__Consigne__.
Extrayez tel quel du texte sur l'Espresso Book Machine le segment qui commence aux mots « On pourrait penser » et s'arrête après « par des particuliers. ».

__Extrait choisi__.
□ □ □ □ □

Espresso Book Machine à la librairie américaine de La Haye, 05.10.2011

Une Espresso Book Machine à la librairie américaine de La Haye, 05.10.2011

On pourrait penser que cette machine, avec son côté artisanal sympathique, sorte de boîte vitrée remplie de composants électroniques et de câbles, adossée à une grosse imprimante, s’est largement répandue depuis. D’après mes recherches, cela ne semble pas être le cas: aux dernières nouvelles, seule la librairie American Book Centre dispose toujours de machines EBM – surnommées “Betty”–, une dans sa succursale de La Haye et une autre à Amsterdam. Elles impriment à la demande les livres d’un catalogue sélectif et également des livres auto-édités, apportés par des particuliers.

□ □ □ □ □

__Matériel fourni__.
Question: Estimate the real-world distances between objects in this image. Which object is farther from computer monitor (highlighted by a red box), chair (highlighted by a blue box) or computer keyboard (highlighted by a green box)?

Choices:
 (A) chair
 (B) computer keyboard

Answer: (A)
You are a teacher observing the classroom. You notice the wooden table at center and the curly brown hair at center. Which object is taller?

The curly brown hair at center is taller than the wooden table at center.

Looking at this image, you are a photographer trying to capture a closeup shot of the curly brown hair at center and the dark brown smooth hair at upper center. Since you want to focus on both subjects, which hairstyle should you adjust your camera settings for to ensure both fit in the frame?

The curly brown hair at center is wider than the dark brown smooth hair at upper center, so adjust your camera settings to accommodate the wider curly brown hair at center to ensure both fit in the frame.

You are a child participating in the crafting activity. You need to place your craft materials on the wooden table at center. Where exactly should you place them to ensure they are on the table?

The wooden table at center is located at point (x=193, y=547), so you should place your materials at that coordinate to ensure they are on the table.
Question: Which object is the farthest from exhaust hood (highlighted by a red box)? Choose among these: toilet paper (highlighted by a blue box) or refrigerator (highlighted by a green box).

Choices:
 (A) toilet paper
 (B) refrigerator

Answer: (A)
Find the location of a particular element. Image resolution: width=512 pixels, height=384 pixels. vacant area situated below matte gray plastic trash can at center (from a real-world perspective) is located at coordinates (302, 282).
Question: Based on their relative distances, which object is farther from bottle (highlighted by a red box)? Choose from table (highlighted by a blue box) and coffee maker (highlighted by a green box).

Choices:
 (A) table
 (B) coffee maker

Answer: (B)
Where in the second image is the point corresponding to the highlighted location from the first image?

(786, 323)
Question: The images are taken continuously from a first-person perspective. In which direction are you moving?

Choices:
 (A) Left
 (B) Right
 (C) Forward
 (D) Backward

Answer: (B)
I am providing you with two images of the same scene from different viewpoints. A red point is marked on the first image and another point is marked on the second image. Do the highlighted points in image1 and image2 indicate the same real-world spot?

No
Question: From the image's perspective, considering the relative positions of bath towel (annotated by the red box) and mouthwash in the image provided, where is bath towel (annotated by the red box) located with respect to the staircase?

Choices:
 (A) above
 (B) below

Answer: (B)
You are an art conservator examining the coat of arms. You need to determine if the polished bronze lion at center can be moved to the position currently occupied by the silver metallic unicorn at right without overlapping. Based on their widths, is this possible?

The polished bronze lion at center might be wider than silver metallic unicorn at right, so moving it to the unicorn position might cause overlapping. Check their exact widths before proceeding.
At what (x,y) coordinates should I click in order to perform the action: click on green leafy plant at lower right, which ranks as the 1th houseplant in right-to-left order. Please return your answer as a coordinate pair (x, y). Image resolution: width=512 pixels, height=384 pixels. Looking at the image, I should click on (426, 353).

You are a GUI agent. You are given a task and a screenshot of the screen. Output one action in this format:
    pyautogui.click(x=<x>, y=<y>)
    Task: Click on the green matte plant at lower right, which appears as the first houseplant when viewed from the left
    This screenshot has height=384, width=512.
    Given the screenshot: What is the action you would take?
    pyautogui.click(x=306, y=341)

□ □ □ □ □

__Résultat attendu__.
On pourrait penser que cette machine, avec son côté artisanal sympathique, sorte de boîte vitrée remplie de composants électroniques et de câbles, adossée à une grosse imprimante, s’est largement répandue depuis. D’après mes recherches, cela ne semble pas être le cas: aux dernières nouvelles, seule la librairie American Book Centre dispose toujours de machines EBM – surnommées “Betty”–, une dans sa succursale de La Haye et une autre à Amsterdam. Elles impriment à la demande les livres d’un catalogue sélectif et également des livres auto-édités, apportés par des particuliers.